Litigation lawyers have cautiously welcomed the Lord Chancellor, Lord Irvine's announcement that appeals in civil cases could be heard by one or two senior judges rather than a full panel of three.
Speaking at the Lord Mayor's annual dinner for judges at Mansion House last Wednesday, Lord Irvine said that the change was part of his drive to modernise the civil justice system.
The proposal to reduce the number of judges who hear an appeal was one of the measures contained in two consultation papers published last Friday.
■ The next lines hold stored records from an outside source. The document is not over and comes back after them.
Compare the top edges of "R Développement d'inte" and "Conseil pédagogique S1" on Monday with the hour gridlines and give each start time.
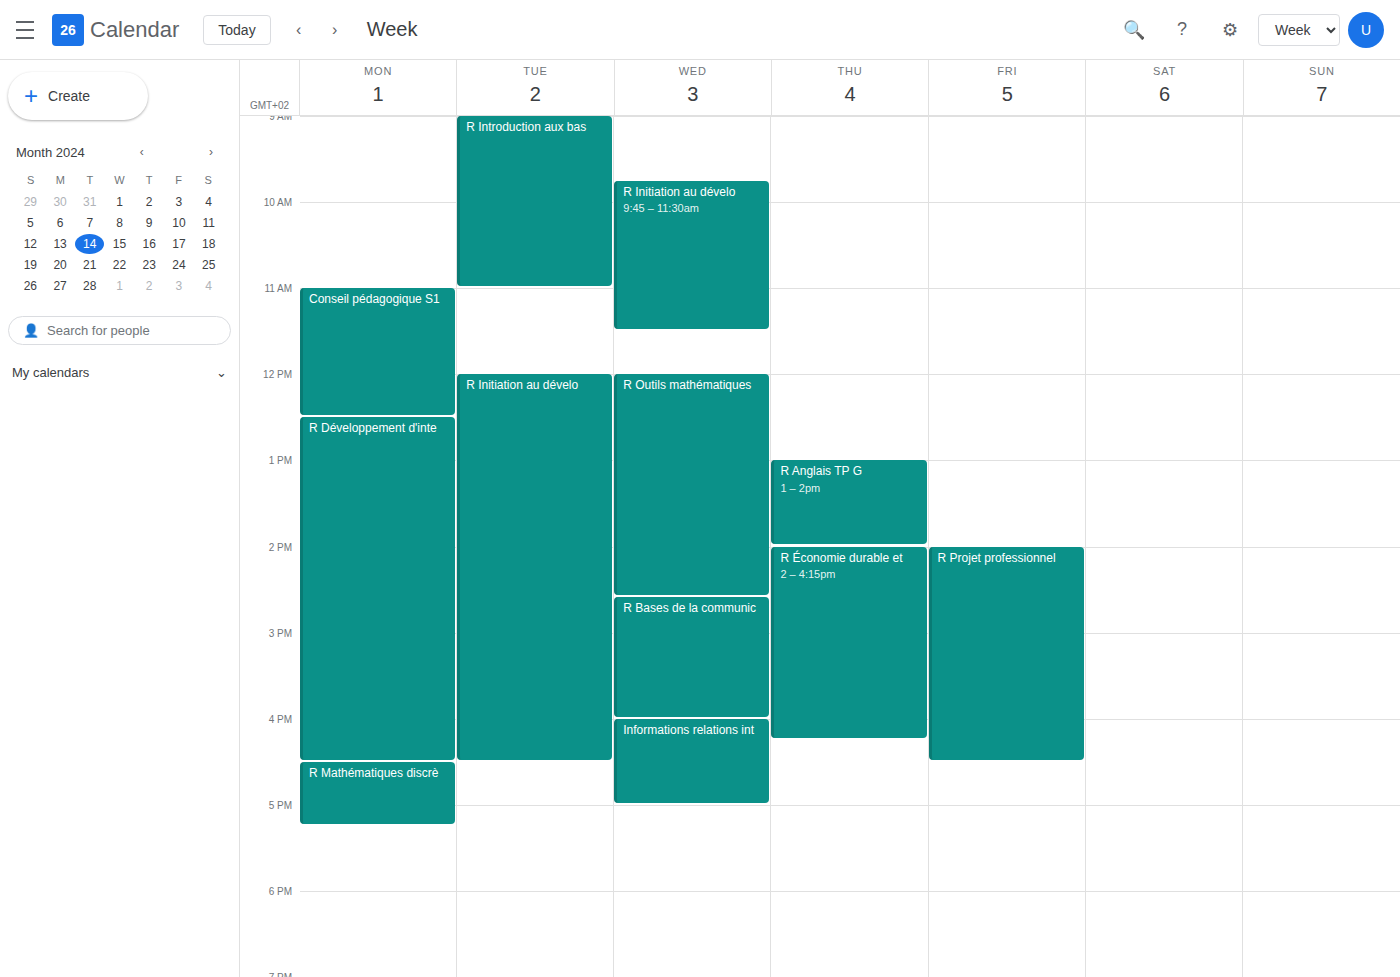
"R Développement d'inte": 12:30 PM, halfway between the 12 PM and 1 PM lines. "Conseil pédagogique S1": 11:00 AM, exactly on the 11 AM line.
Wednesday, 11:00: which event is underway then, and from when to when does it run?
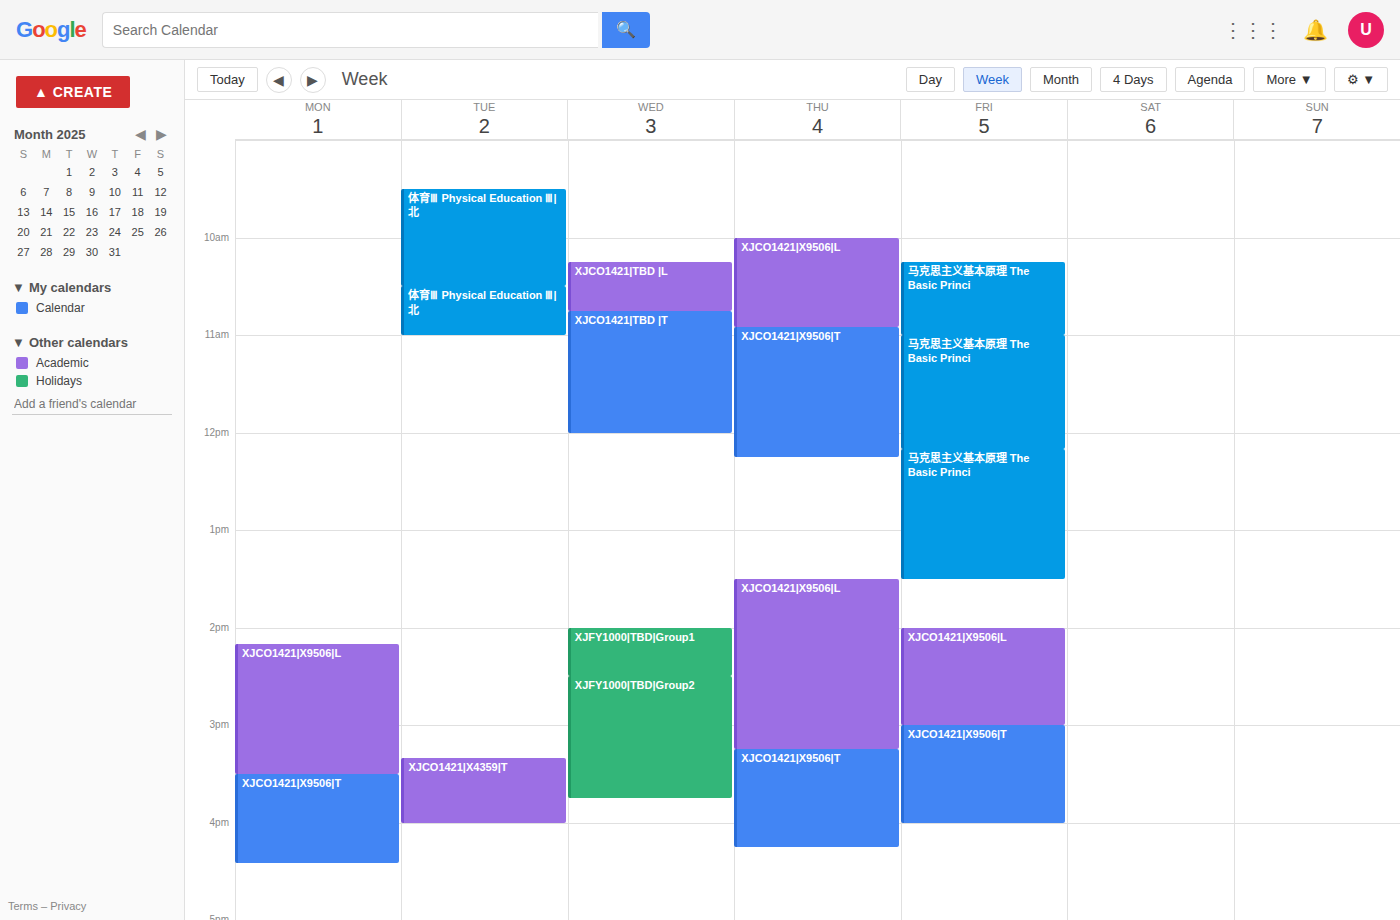
"XJCO1421|TBD |T", 10:45 to 12:00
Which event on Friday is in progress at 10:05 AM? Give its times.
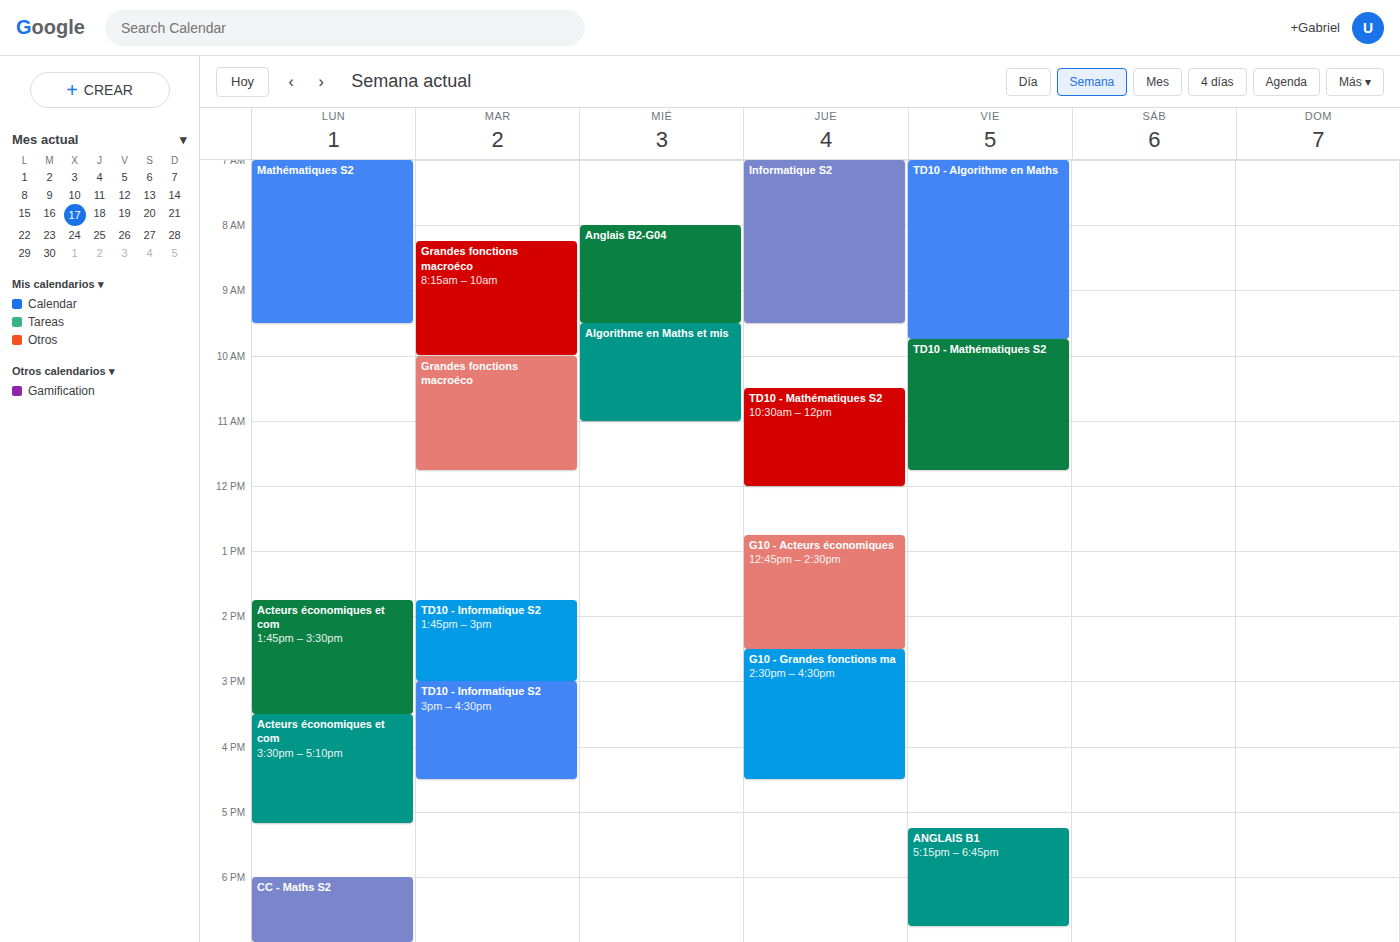
"TD10 - Mathématiques S2", 9:45 AM to 11:45 AM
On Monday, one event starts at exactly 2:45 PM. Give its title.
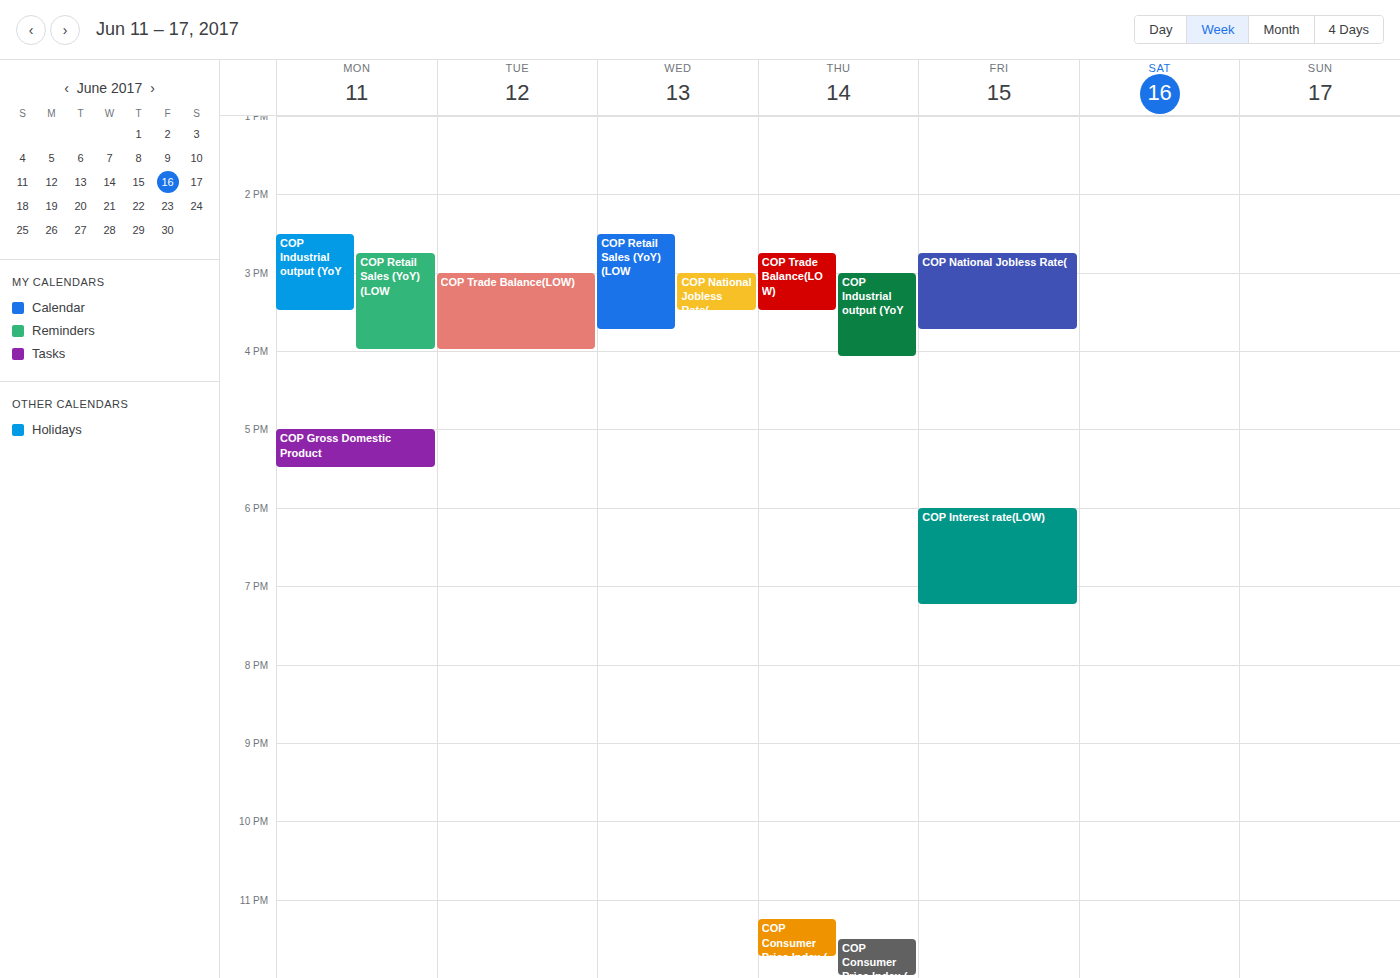
"COP Retail Sales (YoY)(LOW"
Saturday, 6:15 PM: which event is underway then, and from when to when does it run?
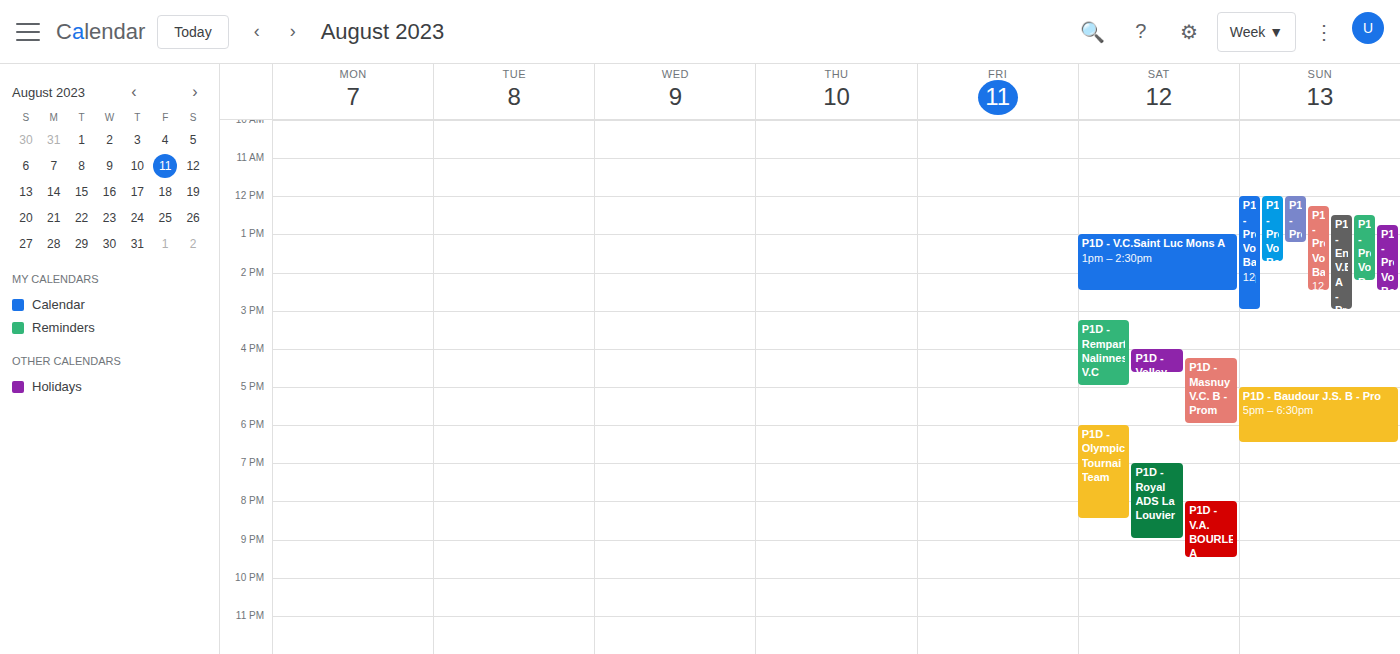
"P1D - Olympic Tournai Team", 6:00 PM to 8:30 PM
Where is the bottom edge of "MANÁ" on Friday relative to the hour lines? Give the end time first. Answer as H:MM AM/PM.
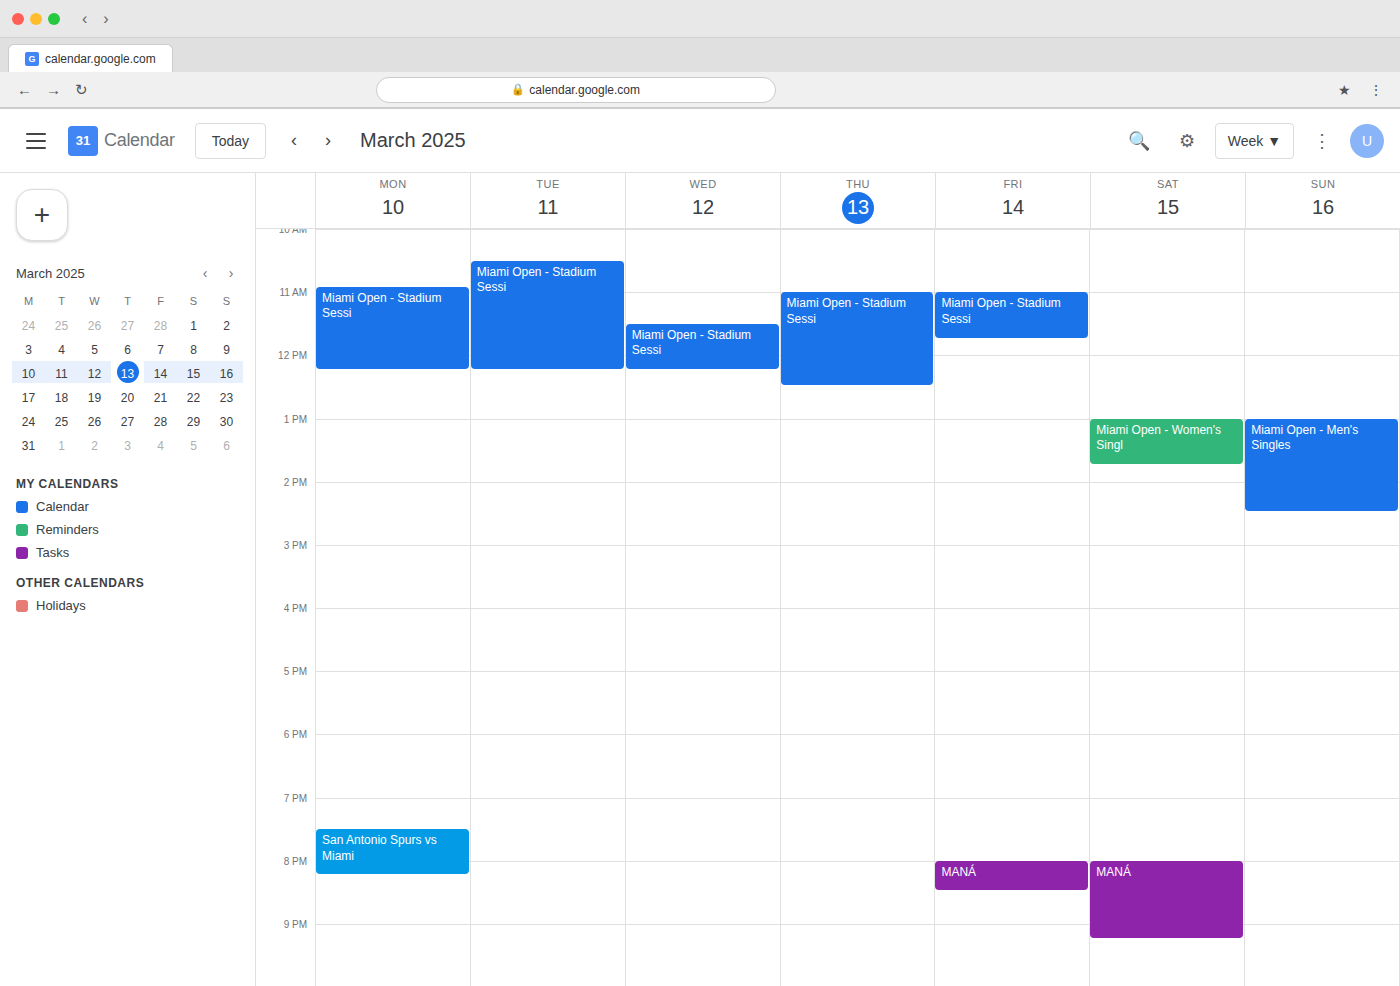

Lord Irvine also proposes to extend the requirement for leave to appeal to nearly all cases coming to the Court of Appeal.
Other steps include having some appeals, particularly lower value fast-track cases, heard by a lower court rather than the Court of Appeal, and setting time limits on oral arguments during an appeal.
Lord Irvine said the reforms would mean that “only cases of sufficient importance, value and complexity would find their way to the Court of Appeal”. He predicted “significant savings for individuals and the taxpayer”.
Describing the reforms as “a very good thing”, Anthony Bourne, a partner at Mayfair firm Glovers, who has just won a £350m case at the Court of Appeal, said that reducing the number of judges for the less complex cases would be a better use of judicial time. “If you have got a bright judge, and usually by the time they get to the Court of Appeal they have this with a vengeance, the other two can be doing something else,” he added.
Addleshaw Booth & Co head of litigation John Gosling gave the reform plans a cautious approval but warned: “There is a risk that a single judge might reach a different verdict than three together.”
And he also asked what would happen if two judges heard a case but came to a different conclusion.
Suzanne Burn, secretary of the Law Society's civil litigation committee, said: “If we have any concerns they relate to the plans to limit some appeals from the county court so that they may no longer reach the Court of Appeal.”